# Exercise
Please restate each entry word for word and leave the pictures out.

___ Study material ___

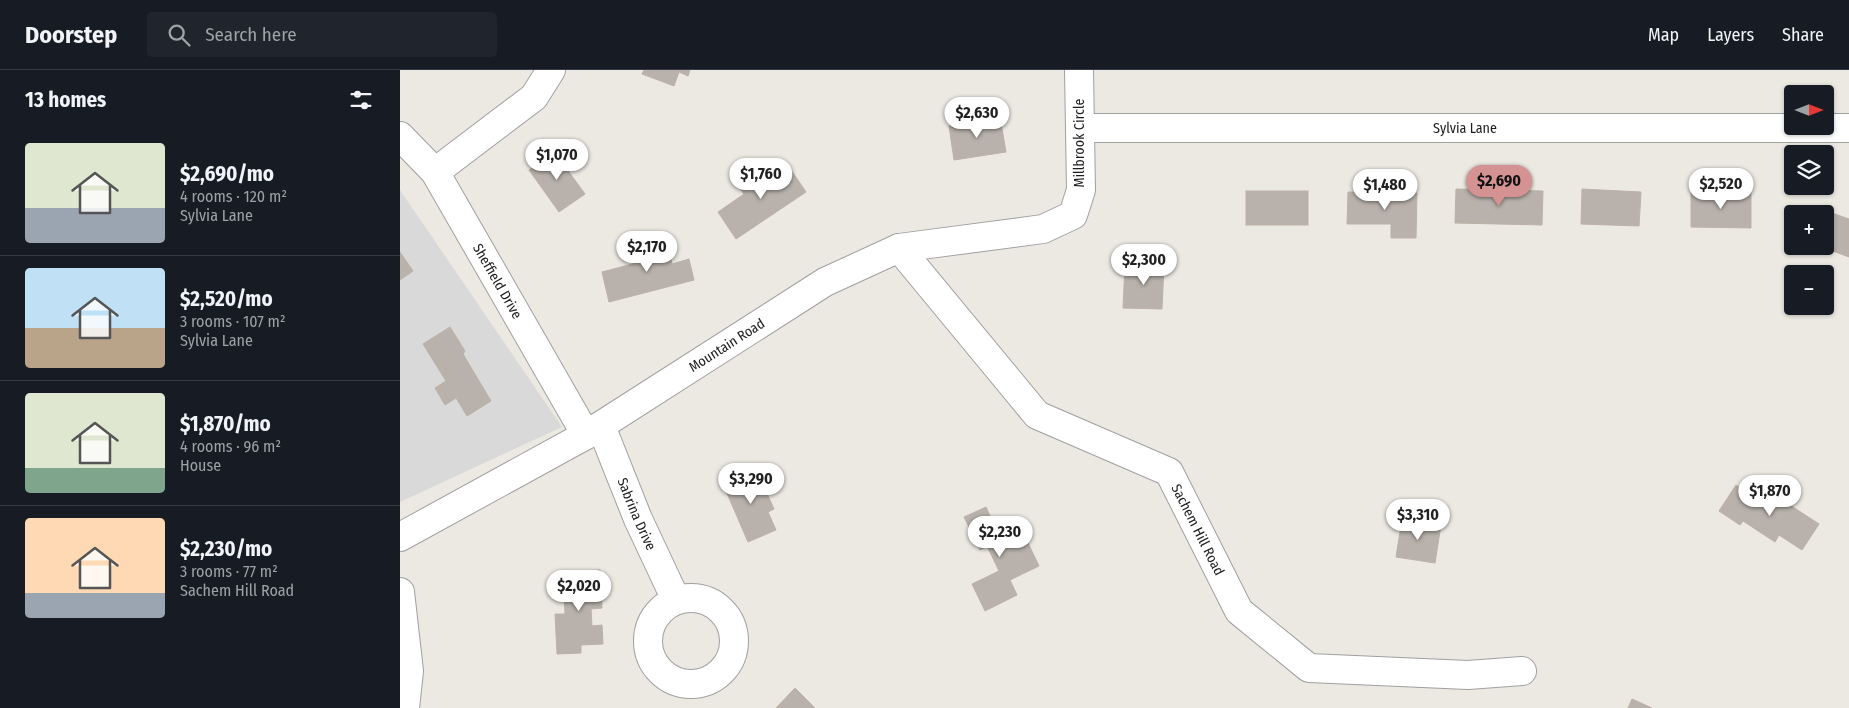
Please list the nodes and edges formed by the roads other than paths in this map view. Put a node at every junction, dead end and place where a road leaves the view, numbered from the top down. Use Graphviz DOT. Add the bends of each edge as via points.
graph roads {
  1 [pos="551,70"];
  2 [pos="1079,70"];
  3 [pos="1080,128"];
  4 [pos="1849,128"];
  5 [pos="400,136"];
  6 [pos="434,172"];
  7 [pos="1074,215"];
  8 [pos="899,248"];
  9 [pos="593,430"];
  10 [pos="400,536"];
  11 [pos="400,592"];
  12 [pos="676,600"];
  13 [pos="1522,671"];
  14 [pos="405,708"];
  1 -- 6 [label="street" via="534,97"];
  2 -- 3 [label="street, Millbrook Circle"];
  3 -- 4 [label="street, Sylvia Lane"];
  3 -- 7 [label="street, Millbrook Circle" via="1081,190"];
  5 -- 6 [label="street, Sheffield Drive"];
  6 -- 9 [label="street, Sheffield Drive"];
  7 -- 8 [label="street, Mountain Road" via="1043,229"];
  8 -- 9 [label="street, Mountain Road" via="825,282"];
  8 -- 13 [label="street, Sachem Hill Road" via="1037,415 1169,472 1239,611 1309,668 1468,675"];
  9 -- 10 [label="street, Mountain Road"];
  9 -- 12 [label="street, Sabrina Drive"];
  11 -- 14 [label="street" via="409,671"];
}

___

# Solution
Please list the nodes and edges formed by the roads other than paths in this map view. Put a node at every junction, dead end and place where a road leaves the view, numbered from the top down. Use Graphviz DOT. Add the bends of each edge as via points.
graph roads {
  1 [pos="551,70"];
  2 [pos="1079,70"];
  3 [pos="1080,128"];
  4 [pos="1849,128"];
  5 [pos="400,136"];
  6 [pos="434,172"];
  7 [pos="1074,215"];
  8 [pos="899,248"];
  9 [pos="593,430"];
  10 [pos="400,536"];
  11 [pos="400,592"];
  12 [pos="676,600"];
  13 [pos="1522,671"];
  14 [pos="405,708"];
  1 -- 6 [label="street" via="534,97"];
  2 -- 3 [label="street, Millbrook Circle"];
  3 -- 4 [label="street, Sylvia Lane"];
  3 -- 7 [label="street, Millbrook Circle" via="1081,190"];
  5 -- 6 [label="street, Sheffield Drive"];
  6 -- 9 [label="street, Sheffield Drive"];
  7 -- 8 [label="street, Mountain Road" via="1043,229"];
  8 -- 9 [label="street, Mountain Road" via="825,282"];
  8 -- 13 [label="street, Sachem Hill Road" via="1037,415 1169,472 1239,611 1309,668 1468,675"];
  9 -- 10 [label="street, Mountain Road"];
  9 -- 12 [label="street, Sabrina Drive"];
  11 -- 14 [label="street" via="409,671"];
}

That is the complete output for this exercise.